Program for Evolutionary Dynamics, Harvard University, One Brattle Square, Cambridge, Massachusetts 02138, USA.
Department of Mathematics, Harvard University, One Oxford Street, Cambridge, Massachusetts 02138, USA.
The Sol Goldman Pancreatic Cancer Research Center, Department of Pathology, Johns Hopkins University School of Medicine, 401 North Broadway, Weinberg 2242, Baltimore, Maryland 21231, USA.
Ludwig Center and Howard Hughes Medical Institute, Johns Hopkins Kimmel Cancer Center, 1650 Orleans Street, Baltimore, Maryland 21287, USA.
Department of Organismic and Evolutionary Biology, Harvard University, 26 Oxford Street, Cambridge, Massachusetts 02138, USA.

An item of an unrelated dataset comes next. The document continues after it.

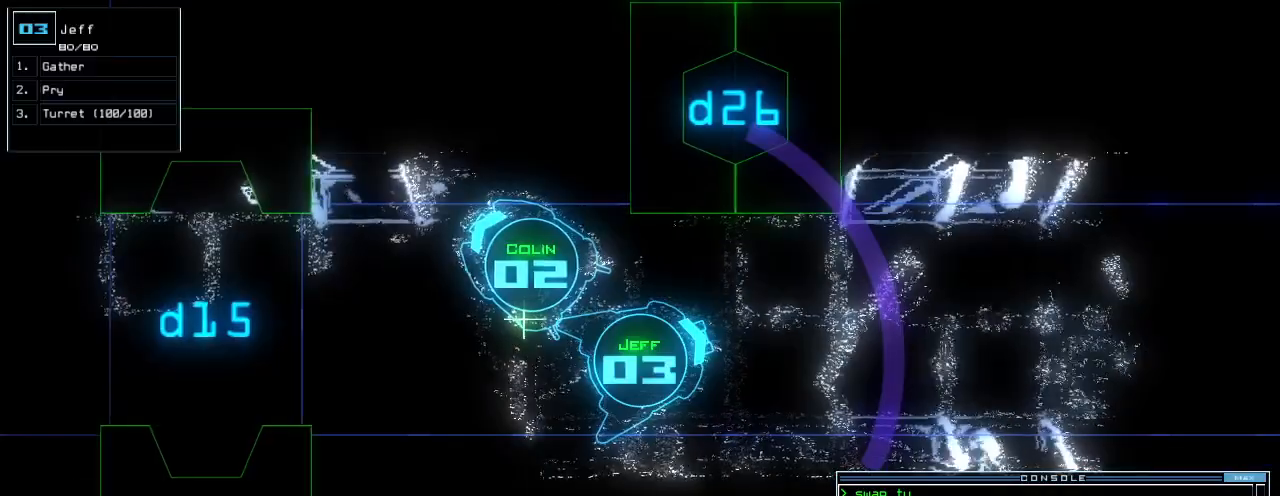
{"keys": [], "events": [[380, "space", "down"], [440, "space", "up"]]}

Most cancers in humans are large, measuring centimetres in diameter, and composed of many billions of cells. An equivalent mass of normal cells would be highly heterogeneous as a result of the mutations that occur during each cell division. What is remarkable about cancers is that virtually every neoplastic cell within a large tumour often contains the same core set of genetic alterations, with heterogeneity confined to mutations that emerge late during tumour growth. How such alterations expand within the spatially constrained three-dimensional architecture of a tumour, and come to dominate a large, pre-existing lesion, has been unclear. Here we describe a model for tumour evolution that shows how short-range dispersal and cell turnover can account for rapid cell mixing inside the tumour. We show that even a small selective advantage of a single cell within a large tumour allows the descendants of that cell to replace the precursor mass in a clinically relevant time frame. We also demonstrate that the same mechanisms can be responsible for the rapid onset of resistance to chemotherapy. Our model not only provides insights into spatial and temporal aspects of tumour growth, but also suggests that targeting short-range cellular migratory activity could have marked effects on tumour growth rates.